Task item: Using the records below, quote only the span that opens with the line containing "(semi-automatic segmentation, software-assisted" and closes with the line containing "46, 187, 152]", exactly and inclusively.
#### Data to process ####
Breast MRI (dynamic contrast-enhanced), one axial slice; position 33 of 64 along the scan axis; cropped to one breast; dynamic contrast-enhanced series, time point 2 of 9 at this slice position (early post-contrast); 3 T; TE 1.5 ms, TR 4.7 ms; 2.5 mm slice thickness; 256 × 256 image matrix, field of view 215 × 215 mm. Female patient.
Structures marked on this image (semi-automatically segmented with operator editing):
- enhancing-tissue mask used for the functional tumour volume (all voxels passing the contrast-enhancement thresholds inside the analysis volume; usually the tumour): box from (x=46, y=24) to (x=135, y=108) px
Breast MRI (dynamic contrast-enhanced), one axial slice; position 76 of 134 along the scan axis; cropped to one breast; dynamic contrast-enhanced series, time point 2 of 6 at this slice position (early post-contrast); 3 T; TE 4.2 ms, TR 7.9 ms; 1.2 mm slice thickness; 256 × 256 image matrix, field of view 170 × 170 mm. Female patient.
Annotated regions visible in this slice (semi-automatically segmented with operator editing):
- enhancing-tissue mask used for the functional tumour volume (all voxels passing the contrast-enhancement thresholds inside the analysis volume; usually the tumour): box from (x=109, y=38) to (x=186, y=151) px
####
#### Data to process ####
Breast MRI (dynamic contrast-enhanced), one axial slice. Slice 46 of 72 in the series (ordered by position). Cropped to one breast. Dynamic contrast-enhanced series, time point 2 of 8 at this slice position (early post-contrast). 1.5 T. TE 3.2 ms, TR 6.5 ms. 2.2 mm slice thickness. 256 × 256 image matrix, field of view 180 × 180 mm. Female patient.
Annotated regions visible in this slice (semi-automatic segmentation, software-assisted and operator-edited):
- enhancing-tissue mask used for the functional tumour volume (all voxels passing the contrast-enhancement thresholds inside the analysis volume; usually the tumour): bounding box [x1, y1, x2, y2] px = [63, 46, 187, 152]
####
Exercise result:
Annotated regions visible in this slice (semi-automatic segmentation, software-assisted and operator-edited):
- enhancing-tissue mask used for the functional tumour volume (all voxels passing the contrast-enhancement thresholds inside the analysis volume; usually the tumour): bounding box [x1, y1, x2, y2] px = [63, 46, 187, 152]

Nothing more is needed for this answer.